Malaysian small businesses are falling behind the global average when it comes to participating in international trade, says an ACCA report
By HABHAJAN SINGH
Establishing business networks ranked fourth when Malaysian small and medium enterprises (SMEs) were measured for their participation in international trade activities over the last three years by a global accounting outfit.
At this juncture, the top three areas for Malaysian SMEs are importing, exporting and international supply chains.
In the just-released Association of Chartered Certified Accountants (ACCA) report entitled “Growing Globally”, establishing business networks was the main preoccupation of SMEs in Nigeria. It took the second spot for Singapore and third for Ireland.
On the whole, the report found that the most significant barriers for Malaysian small businesses’ participation in international trade were foreign regulation (42%), competition (29%) and foreign exchange (25%).
“As a trading nation with a relatively small domestic market, Malaysia has to adopt an open trade and investment regime, to promote economic growth and help its small firms internationalise. Consequently, there is a clear incentive for policy-makers to address these barriers,” ACCA Malaysia country head Edward Ling said in a statement.
Overall, the report noted that Malaysian SMEs were falling behind the global average when it comes to participating in international trade, with 29% not participating in any relevant activities.
As a leading member of the Asean Economic Community, Ling said SMEs in Malaysia are hopeful of Asean governments eliminating trade barriers to enable freer trade among the countries.
“It is, therefore, positive to see that Malaysian SMEs appearing to have good access to government support for when they do seek international expansion: More than half (51%) access government advice or support to do so — a much higher proportion than the global average of 39%,” he said.
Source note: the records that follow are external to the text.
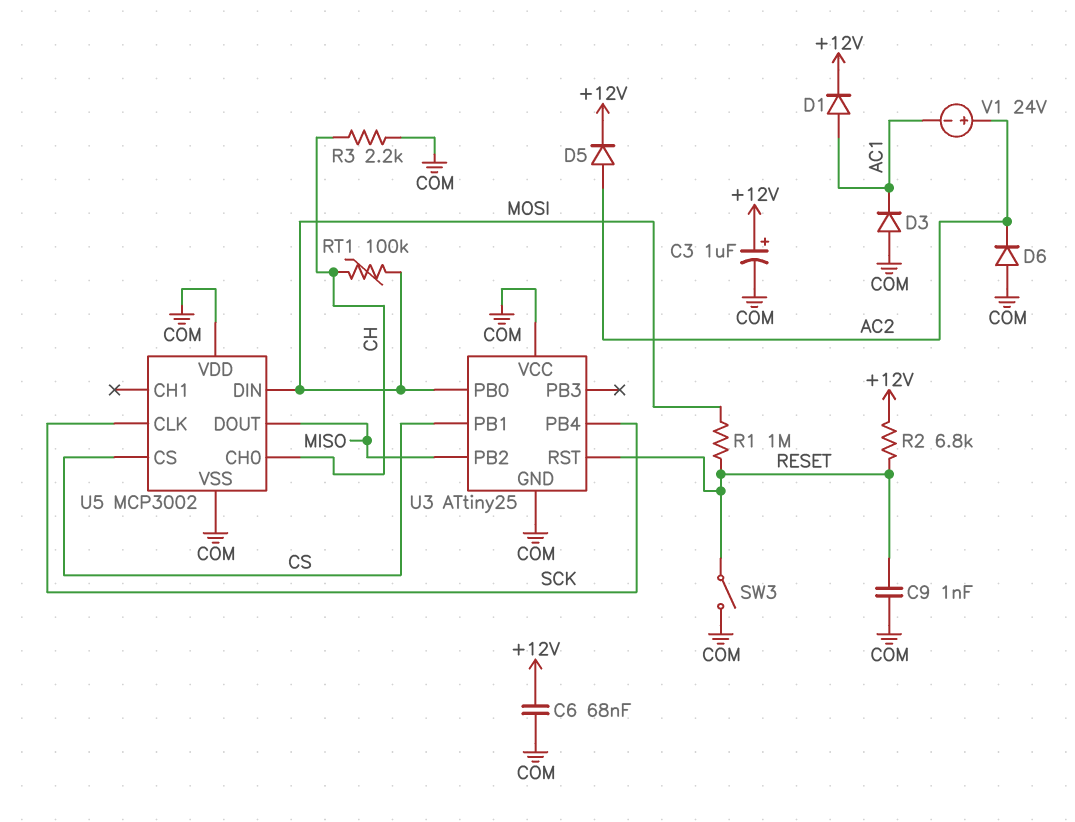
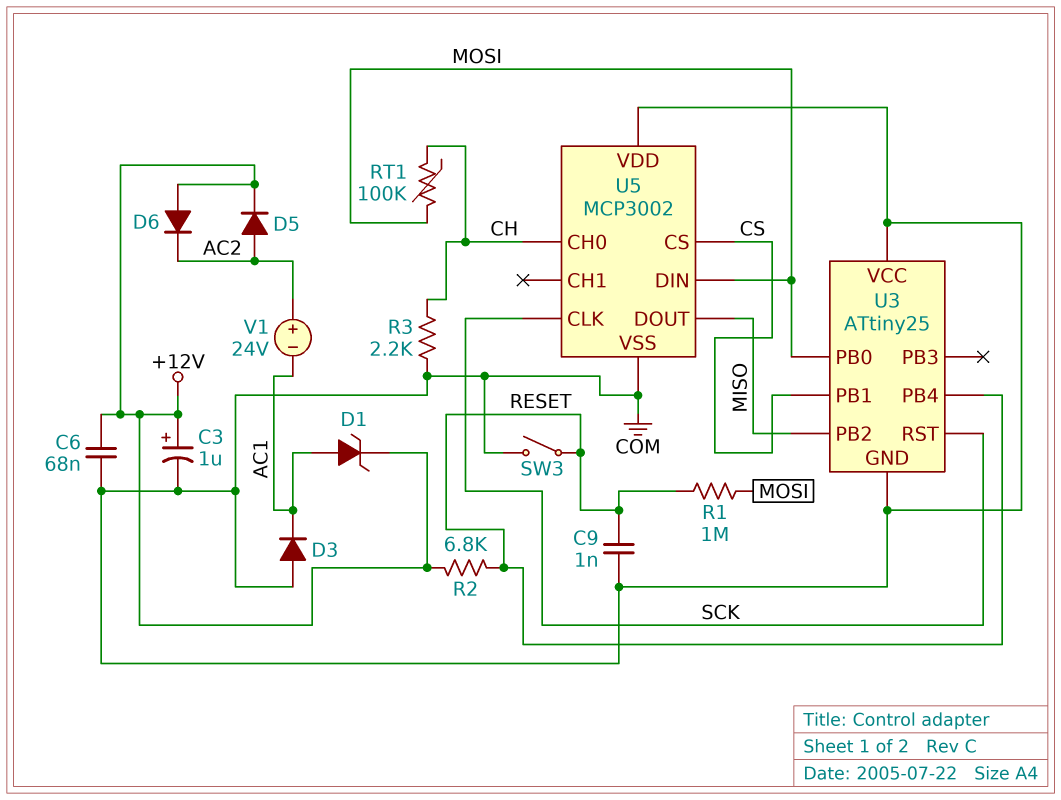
D1: diode (A AC1, K +12V) -> zener (A AC1, K +12V)
D6: diode (A COM, K AC2) -> diode (A +12V, K AC2)
U3 pin PB4: SCK -> RESET
U3 pin RST: RESET -> SCK

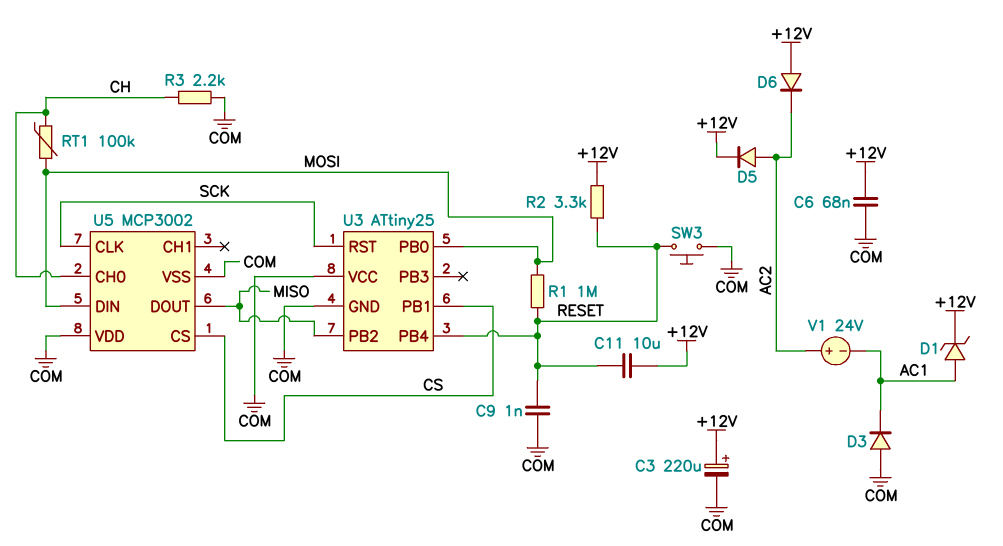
C3: 1uF (plus +12V, minus COM) -> 220uF (plus +12V, minus COM)
C11: none -> 10uF (+12V, RESET)
R2: 6.8k (+12V, RESET) -> 3.3k (+12V, RESET)
SW3: switch (COM, RESET) -> button (COM, RESET)

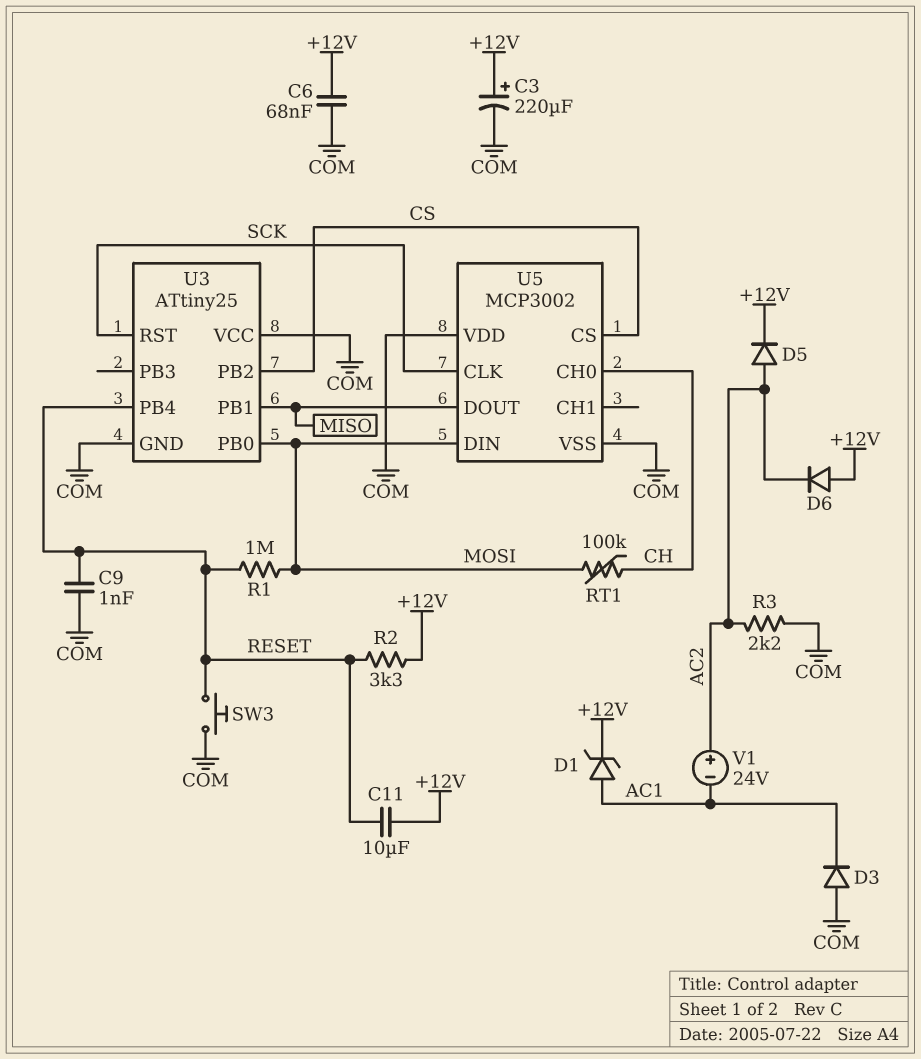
R3: 2.2k (CH, COM) -> 2.2k (AC2, COM)
U3 pin PB1: CS -> MISO
U3 pin PB2: MISO -> CS

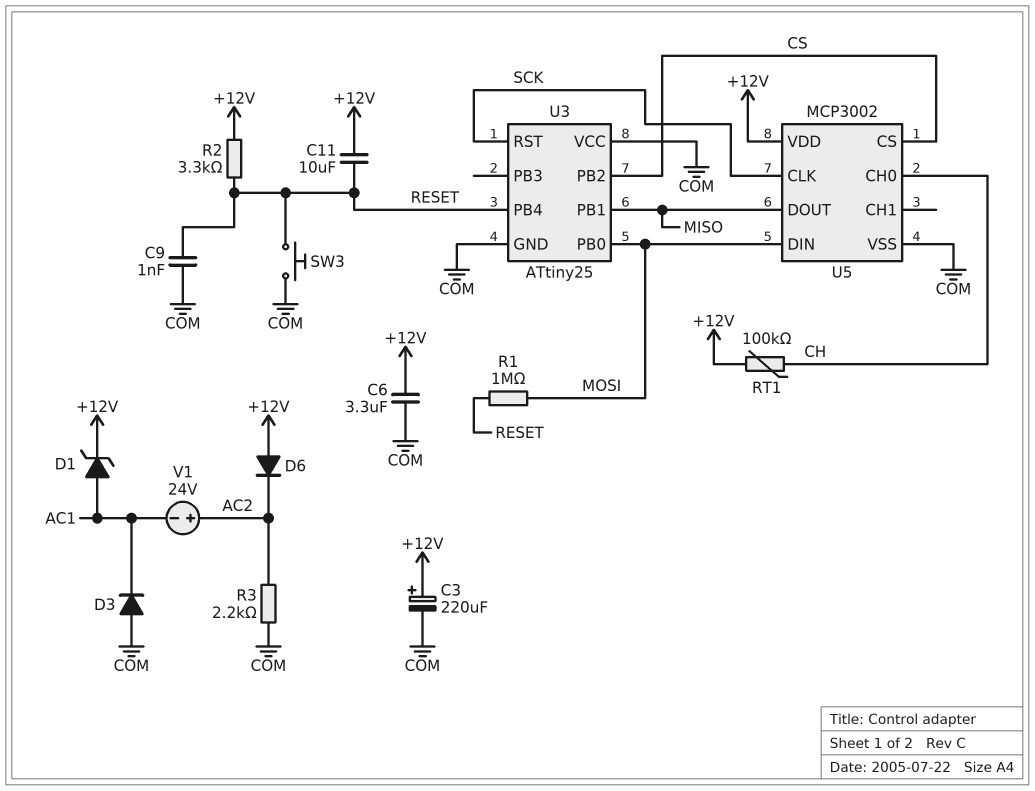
C6: 68nF (+12V, COM) -> 3.3uF (+12V, COM)
D5: diode (A AC2, K +12V) -> none
RT1: 100k (CH, MOSI) -> 100k (+12V, CH)
U5 pin VDD: COM -> +12V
The report noted that 43% of Malaysian respondents supported a reduction in domestic regulation and licensing requirements as a way to enable more small businesses to participate in international trade, much higher than the global average of 31%.
“While Malaysia has made good strides in boosting its cross-border e-commerce activities, with the launch of its Digital Free Trade Zone in 2017, this data perhaps suggests that future government initiatives should look at a reduction in domestic red tape for small businesses,” he said.
The report also provided some recommendations for small businesses looking to expand their international capability, including embracing cloud technologies, developing the scalability of the finance function, creating a business strategy with global ambitions and identifying where external advice could support internationalisation.
Accountants, or small- to medium-sized practices (SMPs), are seen to play an important role in giving confidence for SMEs to grow globally, from ensuring their compliance with foreign regulatory frameworks, to fulfilment of international tax obligations.
“We leverage on our international networks to help SMEs in handling transfer pricing issues and cross-border tax duties,” said Baker Tilly Malaysia partner Datuk Lock Peng Kuan.
Lock, who chairs ACCA Malaysia’s SMP Focus Group, said SMEs also view SMPs as reliable external advisors in accessing capital markets and external finance in the major capital markets around the world.